■ Parts of the exercise ■
1) Return the Philip Dru passage from "Historian Paul Johnson" to "significant political document.", copied word for word.
2) Translate this sentence from the Philip Dru passage into Spanish: "Dru has been the subject of significant historical review and commentary, partly due to its popularity at the time."

Passage shown: Begin

Philip Dru: Administrator: A Story of Tomorrow, 1920-1935 is a futuristic political novel published in 1912 by Edward Mandell House, an American diplomat, politician, and presidential foreign policy advisor.  The book's author was originally unknown with an anonymous publication, however House's identity was revealed in a speech on the Senate floor by Republican Senator Lawrence Sherman.  According to historians, House highly prized his work and gave a copy of Dru to his closest political ally, Woodrow Wilson, to read while on a trip to Bermuda.

Book reviews
Dru has been the subject of significant historical review and commentary, partly due to its popularity at the time.  John Milton Cooper Jr. writes in his biography of Woodrow Wilson that this political novel is largely ghostwritten.  House biographer Charles E. Neu disagrees with this, noting that within the House Papers there is an original manuscript in House's own writing, with another typed draft that has correcting notes.

Historian Paul Johnson wrote: "Oddly enough, in 1911 he [House] had published a political novel, Philip Dru: Administrator, in which a benevolent dictator imposed a corporate income tax, abolished the protective tariff, and broke up the 'credit trust'—a remarkable adumbration of Woodrow Wilson and his first term."

Billie Jensen, a historian from the University of Kansas noted that "Philip Dru was obviously an expression both of House's ambition and his political dreams and it was an expression of the ideas of the man who had an impressive amount of influence on Woodrow Wilson.  Seldom have the elements of a utopia been implemented so soon as the reforms of Philip Dru were; seldom has a utopian reformer been as influential as House was.  For these reasons, Philip Dru is a significant political document.

Passage shown: End
Extracted information: Begin

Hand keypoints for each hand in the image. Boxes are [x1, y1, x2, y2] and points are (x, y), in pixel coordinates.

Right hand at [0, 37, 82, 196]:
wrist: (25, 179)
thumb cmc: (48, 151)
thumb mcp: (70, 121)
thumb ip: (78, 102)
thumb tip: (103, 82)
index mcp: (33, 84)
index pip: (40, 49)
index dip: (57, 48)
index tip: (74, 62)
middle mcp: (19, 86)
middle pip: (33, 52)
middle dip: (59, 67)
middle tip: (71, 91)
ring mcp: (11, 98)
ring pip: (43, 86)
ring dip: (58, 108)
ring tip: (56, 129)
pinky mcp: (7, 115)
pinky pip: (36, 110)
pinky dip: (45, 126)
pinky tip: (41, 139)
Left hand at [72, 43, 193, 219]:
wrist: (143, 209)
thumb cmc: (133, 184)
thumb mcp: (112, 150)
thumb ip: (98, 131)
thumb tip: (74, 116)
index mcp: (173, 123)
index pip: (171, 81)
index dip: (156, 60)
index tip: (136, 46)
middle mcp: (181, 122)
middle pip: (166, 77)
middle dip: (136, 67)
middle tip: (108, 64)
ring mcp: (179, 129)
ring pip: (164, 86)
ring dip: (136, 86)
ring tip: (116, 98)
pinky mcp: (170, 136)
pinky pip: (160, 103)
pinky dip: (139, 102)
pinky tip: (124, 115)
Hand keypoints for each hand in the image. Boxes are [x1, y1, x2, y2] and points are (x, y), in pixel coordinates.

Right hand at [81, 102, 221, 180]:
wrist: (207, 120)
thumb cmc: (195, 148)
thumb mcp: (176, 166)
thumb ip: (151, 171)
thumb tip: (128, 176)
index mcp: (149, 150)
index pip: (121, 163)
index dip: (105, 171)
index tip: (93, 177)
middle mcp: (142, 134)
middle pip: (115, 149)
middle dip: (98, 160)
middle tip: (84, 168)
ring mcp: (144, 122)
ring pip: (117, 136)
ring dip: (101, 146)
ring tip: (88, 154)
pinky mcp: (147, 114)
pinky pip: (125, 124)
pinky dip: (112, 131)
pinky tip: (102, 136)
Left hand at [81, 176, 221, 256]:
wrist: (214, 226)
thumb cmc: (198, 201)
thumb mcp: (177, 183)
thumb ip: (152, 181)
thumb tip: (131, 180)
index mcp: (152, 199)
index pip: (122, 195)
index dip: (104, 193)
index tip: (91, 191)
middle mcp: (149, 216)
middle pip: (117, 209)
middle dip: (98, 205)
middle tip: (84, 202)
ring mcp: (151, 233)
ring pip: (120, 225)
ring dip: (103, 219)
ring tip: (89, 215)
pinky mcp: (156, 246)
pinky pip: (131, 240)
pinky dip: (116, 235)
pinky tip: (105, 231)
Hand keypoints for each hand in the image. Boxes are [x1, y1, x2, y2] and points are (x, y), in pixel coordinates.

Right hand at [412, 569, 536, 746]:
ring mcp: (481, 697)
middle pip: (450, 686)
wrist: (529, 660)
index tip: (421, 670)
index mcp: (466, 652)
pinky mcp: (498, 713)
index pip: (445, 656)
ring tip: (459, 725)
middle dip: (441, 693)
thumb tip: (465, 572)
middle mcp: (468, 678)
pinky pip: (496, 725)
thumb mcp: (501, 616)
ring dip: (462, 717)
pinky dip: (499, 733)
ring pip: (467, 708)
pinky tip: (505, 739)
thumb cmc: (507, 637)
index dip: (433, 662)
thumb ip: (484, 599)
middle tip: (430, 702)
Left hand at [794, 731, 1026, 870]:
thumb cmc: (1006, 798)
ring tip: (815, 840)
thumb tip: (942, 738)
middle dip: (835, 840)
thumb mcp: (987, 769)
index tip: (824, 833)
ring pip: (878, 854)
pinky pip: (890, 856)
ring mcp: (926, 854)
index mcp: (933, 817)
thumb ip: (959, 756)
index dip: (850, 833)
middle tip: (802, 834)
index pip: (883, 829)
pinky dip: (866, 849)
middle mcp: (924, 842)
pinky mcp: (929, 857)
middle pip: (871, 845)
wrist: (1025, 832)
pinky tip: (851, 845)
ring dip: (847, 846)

Extracted information: End
Extracted information: Begin

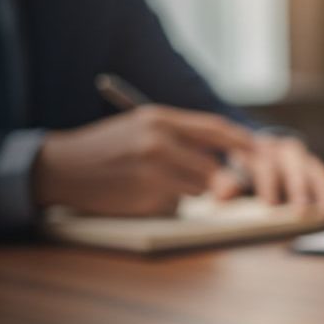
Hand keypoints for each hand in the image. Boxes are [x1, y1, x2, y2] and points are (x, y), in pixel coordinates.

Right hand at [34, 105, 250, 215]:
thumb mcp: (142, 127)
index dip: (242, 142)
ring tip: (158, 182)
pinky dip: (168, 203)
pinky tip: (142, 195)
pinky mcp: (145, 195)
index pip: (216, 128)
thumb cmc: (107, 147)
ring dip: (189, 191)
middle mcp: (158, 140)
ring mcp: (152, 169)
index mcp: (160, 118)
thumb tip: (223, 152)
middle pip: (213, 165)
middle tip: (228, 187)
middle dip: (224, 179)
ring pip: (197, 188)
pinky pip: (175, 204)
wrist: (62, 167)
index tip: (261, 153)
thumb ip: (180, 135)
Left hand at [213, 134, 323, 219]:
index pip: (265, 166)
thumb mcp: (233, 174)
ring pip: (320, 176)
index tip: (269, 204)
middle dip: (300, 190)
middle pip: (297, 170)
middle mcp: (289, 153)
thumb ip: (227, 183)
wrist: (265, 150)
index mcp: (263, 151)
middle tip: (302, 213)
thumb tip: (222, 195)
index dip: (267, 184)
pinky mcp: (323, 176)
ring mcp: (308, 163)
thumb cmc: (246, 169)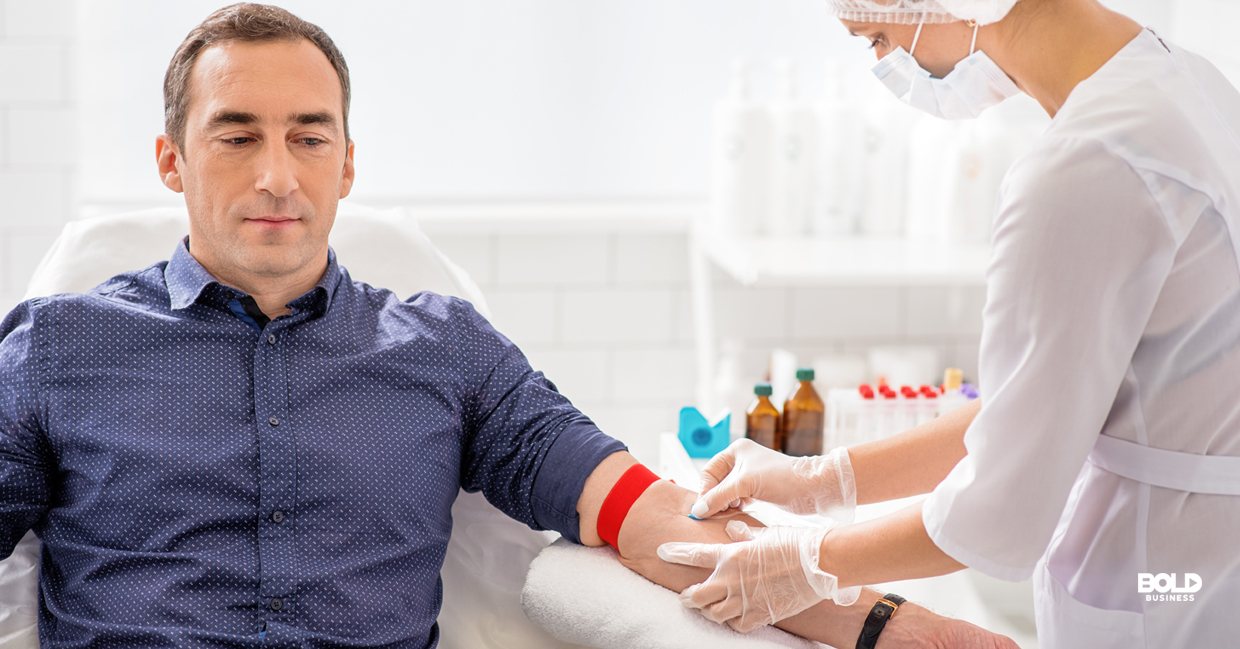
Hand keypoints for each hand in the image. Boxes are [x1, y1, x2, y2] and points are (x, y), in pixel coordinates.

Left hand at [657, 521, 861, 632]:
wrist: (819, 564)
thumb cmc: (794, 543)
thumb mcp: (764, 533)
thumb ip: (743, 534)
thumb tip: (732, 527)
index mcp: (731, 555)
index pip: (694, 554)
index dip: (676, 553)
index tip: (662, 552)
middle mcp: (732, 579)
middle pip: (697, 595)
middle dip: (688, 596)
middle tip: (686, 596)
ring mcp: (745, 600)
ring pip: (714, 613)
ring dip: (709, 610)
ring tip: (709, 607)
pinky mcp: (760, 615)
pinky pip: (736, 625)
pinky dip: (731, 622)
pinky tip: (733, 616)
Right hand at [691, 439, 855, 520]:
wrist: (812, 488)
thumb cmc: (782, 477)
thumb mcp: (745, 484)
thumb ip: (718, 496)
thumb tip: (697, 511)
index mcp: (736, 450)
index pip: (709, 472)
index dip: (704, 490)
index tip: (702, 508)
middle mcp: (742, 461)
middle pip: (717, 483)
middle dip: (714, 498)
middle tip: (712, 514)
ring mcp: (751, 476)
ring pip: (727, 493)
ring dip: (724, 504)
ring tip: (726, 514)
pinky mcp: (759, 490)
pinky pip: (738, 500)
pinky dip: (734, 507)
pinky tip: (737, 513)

Extracted information: End

■ Responses by task ■
1)
Historian Paul Johnson wrote: "Oddly enough, in 1911 he [House] had published a political novel, Philip Dru: Administrator, in which a benevolent dictator imposed a corporate income tax, abolished the protective tariff, and broke up the 'credit trust'—a remarkable adumbration of Woodrow Wilson and his first term."

Billie Jensen, a historian from the University of Kansas noted that "Philip Dru was obviously an expression both of House's ambition and his political dreams and it was an expression of the ideas of the man who had an impressive amount of influence on Woodrow Wilson.  Seldom have the elements of a utopia been implemented so soon as the reforms of Philip Dru were; seldom has a utopian reformer been as influential as House was.  For these reasons, Philip Dru is a significant political document.

2) Dru ha sido objeto de una considerable revisión y comentario históricos, en parte debido a su popularidad en aquel momento.